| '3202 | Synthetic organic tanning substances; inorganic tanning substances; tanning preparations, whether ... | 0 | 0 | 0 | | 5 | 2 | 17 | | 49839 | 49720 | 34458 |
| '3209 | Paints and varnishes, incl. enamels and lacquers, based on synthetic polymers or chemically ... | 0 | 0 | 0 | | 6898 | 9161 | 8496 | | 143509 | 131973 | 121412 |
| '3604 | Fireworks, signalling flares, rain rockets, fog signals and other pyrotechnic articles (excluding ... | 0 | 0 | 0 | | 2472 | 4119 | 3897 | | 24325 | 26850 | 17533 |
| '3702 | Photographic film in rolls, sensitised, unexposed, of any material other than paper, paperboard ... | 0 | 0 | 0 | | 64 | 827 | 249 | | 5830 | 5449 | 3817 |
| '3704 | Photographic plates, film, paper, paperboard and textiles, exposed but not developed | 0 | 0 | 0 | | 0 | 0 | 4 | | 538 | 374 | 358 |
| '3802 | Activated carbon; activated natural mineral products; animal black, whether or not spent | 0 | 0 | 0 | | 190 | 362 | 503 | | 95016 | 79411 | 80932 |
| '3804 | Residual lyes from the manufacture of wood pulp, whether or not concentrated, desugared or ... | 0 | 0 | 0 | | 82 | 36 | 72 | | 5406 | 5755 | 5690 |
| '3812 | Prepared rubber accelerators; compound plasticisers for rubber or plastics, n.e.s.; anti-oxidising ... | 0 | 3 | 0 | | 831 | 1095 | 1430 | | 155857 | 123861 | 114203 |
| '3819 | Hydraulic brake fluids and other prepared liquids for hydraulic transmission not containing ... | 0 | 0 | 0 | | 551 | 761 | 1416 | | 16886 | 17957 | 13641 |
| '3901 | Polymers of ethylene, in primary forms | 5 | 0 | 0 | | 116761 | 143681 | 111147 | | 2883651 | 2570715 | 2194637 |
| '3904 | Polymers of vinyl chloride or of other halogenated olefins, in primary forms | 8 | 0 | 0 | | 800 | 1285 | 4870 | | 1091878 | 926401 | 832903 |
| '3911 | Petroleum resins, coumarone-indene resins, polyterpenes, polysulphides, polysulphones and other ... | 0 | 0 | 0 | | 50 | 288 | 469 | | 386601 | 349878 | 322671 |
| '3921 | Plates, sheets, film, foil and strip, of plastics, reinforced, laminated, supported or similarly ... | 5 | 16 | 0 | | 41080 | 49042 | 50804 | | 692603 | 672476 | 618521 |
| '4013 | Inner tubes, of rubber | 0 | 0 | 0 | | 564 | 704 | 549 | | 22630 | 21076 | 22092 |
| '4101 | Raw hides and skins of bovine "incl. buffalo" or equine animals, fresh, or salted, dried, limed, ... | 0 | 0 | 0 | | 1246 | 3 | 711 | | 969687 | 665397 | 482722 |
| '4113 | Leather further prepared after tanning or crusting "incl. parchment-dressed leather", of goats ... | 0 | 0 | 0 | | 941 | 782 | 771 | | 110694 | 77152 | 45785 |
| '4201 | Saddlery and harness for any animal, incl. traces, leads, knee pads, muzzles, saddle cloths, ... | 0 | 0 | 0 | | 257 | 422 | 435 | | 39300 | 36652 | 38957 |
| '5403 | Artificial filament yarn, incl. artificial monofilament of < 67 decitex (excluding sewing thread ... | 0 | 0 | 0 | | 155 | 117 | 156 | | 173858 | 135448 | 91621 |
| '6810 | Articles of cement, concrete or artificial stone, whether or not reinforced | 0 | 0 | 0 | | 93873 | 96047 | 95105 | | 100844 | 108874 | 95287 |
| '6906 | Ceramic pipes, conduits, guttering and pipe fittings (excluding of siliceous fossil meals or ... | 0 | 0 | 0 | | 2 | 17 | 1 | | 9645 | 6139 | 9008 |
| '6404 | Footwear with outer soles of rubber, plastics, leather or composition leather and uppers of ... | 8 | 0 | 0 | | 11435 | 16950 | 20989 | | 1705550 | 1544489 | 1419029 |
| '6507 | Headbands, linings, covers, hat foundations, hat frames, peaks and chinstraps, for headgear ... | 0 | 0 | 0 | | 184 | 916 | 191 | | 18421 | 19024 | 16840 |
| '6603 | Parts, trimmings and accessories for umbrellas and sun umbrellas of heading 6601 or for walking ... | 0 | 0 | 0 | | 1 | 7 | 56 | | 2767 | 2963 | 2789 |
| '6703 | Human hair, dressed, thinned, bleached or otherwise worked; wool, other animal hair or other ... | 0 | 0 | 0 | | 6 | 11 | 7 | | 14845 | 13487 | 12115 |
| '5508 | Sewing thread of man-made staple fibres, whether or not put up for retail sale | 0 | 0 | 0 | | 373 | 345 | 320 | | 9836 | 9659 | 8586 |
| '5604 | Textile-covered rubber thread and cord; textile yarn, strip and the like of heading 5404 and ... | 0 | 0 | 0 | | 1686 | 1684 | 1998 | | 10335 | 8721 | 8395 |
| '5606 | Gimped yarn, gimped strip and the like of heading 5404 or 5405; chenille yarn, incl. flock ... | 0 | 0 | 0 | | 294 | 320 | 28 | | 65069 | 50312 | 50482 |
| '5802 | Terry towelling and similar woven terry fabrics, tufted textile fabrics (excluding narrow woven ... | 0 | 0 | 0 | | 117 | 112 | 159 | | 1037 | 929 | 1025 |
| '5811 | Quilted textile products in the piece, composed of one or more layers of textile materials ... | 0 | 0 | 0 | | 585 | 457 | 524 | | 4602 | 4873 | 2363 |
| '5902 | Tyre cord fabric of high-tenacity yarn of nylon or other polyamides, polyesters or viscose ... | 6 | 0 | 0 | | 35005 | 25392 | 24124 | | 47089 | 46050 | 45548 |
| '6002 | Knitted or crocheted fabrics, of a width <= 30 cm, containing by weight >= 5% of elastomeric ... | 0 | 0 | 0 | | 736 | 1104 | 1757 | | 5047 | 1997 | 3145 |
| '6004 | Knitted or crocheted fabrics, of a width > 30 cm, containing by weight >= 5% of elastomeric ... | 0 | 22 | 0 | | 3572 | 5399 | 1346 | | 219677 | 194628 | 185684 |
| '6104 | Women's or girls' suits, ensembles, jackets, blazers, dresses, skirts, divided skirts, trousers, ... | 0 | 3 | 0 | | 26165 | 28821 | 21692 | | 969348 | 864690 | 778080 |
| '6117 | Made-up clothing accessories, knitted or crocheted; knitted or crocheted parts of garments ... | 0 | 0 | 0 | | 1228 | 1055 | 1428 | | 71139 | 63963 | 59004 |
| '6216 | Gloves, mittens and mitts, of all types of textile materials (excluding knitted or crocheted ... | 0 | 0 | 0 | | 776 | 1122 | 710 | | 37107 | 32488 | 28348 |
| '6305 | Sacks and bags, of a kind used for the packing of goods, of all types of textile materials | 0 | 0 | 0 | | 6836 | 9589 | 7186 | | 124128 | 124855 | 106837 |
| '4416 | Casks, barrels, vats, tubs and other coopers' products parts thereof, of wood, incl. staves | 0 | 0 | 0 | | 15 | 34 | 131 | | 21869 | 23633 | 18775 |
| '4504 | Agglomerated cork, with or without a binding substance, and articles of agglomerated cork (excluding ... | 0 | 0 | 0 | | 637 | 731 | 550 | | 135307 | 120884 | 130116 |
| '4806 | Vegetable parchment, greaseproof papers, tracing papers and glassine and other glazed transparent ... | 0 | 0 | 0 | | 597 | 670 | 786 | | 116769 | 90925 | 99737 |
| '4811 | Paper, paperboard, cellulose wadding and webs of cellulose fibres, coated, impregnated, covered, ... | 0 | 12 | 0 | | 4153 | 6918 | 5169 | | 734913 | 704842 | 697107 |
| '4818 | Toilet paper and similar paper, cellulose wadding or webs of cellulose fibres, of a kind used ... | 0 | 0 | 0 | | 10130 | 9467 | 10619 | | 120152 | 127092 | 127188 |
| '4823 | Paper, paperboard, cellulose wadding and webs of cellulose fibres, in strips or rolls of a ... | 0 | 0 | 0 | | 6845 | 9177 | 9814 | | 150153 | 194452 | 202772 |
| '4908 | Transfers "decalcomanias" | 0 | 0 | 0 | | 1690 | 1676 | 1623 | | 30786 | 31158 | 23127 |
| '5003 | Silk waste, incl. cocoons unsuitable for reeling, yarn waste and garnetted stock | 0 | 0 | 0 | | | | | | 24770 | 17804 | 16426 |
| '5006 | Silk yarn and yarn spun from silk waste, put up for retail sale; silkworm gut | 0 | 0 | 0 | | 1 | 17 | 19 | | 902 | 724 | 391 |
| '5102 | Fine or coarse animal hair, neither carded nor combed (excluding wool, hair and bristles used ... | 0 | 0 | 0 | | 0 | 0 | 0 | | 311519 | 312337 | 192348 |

──────

* What is expected: Using the data above, reproduce exactly the lines from the line that contains "79411 | 80932 |" through the line that contains "349878 | 322671 |", including both.

* Your response:
| '3802 | Activated carbon; activated natural mineral products; animal black, whether or not spent | 0 | 0 | 0 | | 190 | 362 | 503 | | 95016 | 79411 | 80932 |
| '3804 | Residual lyes from the manufacture of wood pulp, whether or not concentrated, desugared or ... | 0 | 0 | 0 | | 82 | 36 | 72 | | 5406 | 5755 | 5690 |
| '3812 | Prepared rubber accelerators; compound plasticisers for rubber or plastics, n.e.s.; anti-oxidising ... | 0 | 3 | 0 | | 831 | 1095 | 1430 | | 155857 | 123861 | 114203 |
| '3819 | Hydraulic brake fluids and other prepared liquids for hydraulic transmission not containing ... | 0 | 0 | 0 | | 551 | 761 | 1416 | | 16886 | 17957 | 13641 |
| '3901 | Polymers of ethylene, in primary forms | 5 | 0 | 0 | | 116761 | 143681 | 111147 | | 2883651 | 2570715 | 2194637 |
| '3904 | Polymers of vinyl chloride or of other halogenated olefins, in primary forms | 8 | 0 | 0 | | 800 | 1285 | 4870 | | 1091878 | 926401 | 832903 |
| '3911 | Petroleum resins, coumarone-indene resins, polyterpenes, polysulphides, polysulphones and other ... | 0 | 0 | 0 | | 50 | 288 | 469 | | 386601 | 349878 | 322671 |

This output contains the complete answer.